[REQUIRED TASK]
Could you rewrite every line of the listing below, substituting "taxonomic order" for each "order" and leaving everything else unchanged?
◆ ◆ ◆ ◆
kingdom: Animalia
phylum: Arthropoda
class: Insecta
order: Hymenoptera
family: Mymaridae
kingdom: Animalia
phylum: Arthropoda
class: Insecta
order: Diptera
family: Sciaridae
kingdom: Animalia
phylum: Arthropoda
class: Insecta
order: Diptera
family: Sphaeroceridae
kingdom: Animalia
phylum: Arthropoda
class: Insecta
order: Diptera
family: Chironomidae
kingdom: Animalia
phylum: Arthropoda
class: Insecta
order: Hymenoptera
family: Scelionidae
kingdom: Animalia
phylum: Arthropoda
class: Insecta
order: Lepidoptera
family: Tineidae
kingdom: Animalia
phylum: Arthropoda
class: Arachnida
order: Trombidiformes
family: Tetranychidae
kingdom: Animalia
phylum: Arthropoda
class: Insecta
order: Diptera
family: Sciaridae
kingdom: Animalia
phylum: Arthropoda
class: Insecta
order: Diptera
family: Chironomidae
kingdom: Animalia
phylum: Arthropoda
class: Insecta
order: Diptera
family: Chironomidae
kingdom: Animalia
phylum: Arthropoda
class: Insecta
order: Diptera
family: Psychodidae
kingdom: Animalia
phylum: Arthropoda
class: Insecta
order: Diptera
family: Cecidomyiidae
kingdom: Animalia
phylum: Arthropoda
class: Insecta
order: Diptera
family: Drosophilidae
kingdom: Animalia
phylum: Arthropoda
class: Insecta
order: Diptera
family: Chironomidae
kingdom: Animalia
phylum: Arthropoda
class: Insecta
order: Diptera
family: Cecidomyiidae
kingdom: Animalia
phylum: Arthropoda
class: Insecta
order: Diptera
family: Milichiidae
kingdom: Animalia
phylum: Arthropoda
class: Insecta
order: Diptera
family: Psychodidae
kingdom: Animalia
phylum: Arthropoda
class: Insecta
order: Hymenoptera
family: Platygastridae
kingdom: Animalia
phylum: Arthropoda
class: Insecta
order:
◆ ◆ ◆ ◆
[ANSWER FOR THIS EXERCISE]
kingdom: Animalia
phylum: Arthropoda
class: Insecta
taxonomic order: Hymenoptera
family: Mymaridae
kingdom: Animalia
phylum: Arthropoda
class: Insecta
taxonomic order: Diptera
family: Sciaridae
kingdom: Animalia
phylum: Arthropoda
class: Insecta
taxonomic order: Diptera
family: Sphaeroceridae
kingdom: Animalia
phylum: Arthropoda
class: Insecta
taxonomic order: Diptera
family: Chironomidae
kingdom: Animalia
phylum: Arthropoda
class: Insecta
taxonomic order: Hymenoptera
family: Scelionidae
kingdom: Animalia
phylum: Arthropoda
class: Insecta
taxonomic order: Lepidoptera
family: Tineidae
kingdom: Animalia
phylum: Arthropoda
class: Arachnida
taxonomic order: Trombidiformes
family: Tetranychidae
kingdom: Animalia
phylum: Arthropoda
class: Insecta
taxonomic order: Diptera
family: Sciaridae
kingdom: Animalia
phylum: Arthropoda
class: Insecta
taxonomic order: Diptera
family: Chironomidae
kingdom: Animalia
phylum: Arthropoda
class: Insecta
taxonomic order: Diptera
family: Chironomidae
kingdom: Animalia
phylum: Arthropoda
class: Insecta
taxonomic order: Diptera
family: Psychodidae
kingdom: Animalia
phylum: Arthropoda
class: Insecta
taxonomic order: Diptera
family: Cecidomyiidae
kingdom: Animalia
phylum: Arthropoda
class: Insecta
taxonomic order: Diptera
family: Drosophilidae
kingdom: Animalia
phylum: Arthropoda
class: Insecta
taxonomic order: Diptera
family: Chironomidae
kingdom: Animalia
phylum: Arthropoda
class: Insecta
taxonomic order: Diptera
family: Cecidomyiidae
kingdom: Animalia
phylum: Arthropoda
class: Insecta
taxonomic order: Diptera
family: Milichiidae
kingdom: Animalia
phylum: Arthropoda
class: Insecta
taxonomic order: Diptera
family: Psychodidae
kingdom: Animalia
phylum: Arthropoda
class: Insecta
taxonomic order: Hymenoptera
family: Platygastridae
kingdom: Animalia
phylum: Arthropoda
class: Insecta
taxonomic order:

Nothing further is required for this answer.